《第312話》『赤く染まる空』
「っ、何だアレは!?」
ある夜。突然、外が騒がしくなり始めた。
「この都に、とんでもない化け狐が潜んでるって噂。聞いたことあんだろ?」
「そんな噂なら、俺も耳にしたことがあるな。大陸から渡ってきた、とんでもない妖怪だって」
「そいつを今、燻りだして退治している最中なんだとさ」
大陸から渡ってきた大妖狐――その単語が、一つの水滴を生んだ。
「でもあの方角にある屋敷って――」
「たしか、貴族の女の子も住んでたと思うぜ。
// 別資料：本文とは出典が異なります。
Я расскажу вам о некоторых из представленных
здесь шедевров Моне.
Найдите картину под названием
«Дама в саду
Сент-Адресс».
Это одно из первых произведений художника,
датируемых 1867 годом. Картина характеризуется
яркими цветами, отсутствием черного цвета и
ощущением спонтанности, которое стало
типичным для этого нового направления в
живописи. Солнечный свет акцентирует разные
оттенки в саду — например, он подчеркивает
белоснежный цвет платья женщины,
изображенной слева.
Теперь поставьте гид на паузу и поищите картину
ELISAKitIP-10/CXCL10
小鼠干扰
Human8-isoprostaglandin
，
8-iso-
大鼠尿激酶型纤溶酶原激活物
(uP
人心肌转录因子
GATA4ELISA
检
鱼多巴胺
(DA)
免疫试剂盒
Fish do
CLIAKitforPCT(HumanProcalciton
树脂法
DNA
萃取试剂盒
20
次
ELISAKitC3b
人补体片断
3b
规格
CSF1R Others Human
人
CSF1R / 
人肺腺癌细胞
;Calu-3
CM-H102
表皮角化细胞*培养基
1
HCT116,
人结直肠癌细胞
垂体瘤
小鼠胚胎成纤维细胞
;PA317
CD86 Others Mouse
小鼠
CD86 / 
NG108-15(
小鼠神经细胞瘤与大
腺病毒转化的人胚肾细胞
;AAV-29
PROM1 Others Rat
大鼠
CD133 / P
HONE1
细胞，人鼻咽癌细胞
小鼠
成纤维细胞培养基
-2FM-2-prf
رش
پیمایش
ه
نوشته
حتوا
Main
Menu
でもそいつもまた狐の一匹だとかなんとか」
「ホントかよォ! この間口を聞いちまったぜ!?」
「うっわ、やべぇ! 狐がうつるぞ!」
「やっかましい! 俺、なんかおかしなところないよな? 化かされてねぇよな!?」
「俺に聞くなってぇ! ――あ!」
「な、なんだよ――?」
「――いや、なんでもねぇや」
「気になるだろォ!?」
「へへへ、なーにに気が付いちまったんだろうねぇ俺ぇ? 教えてやらねー」
「っ、てめっ、殴るぞコノヤロウ!」
貴族の女の子。狐。それを聞くだけでも、その正体が嫌でもわかろうと言うモノ。
水滴がしたたり落ち、また一つ大きな波紋を生んだ。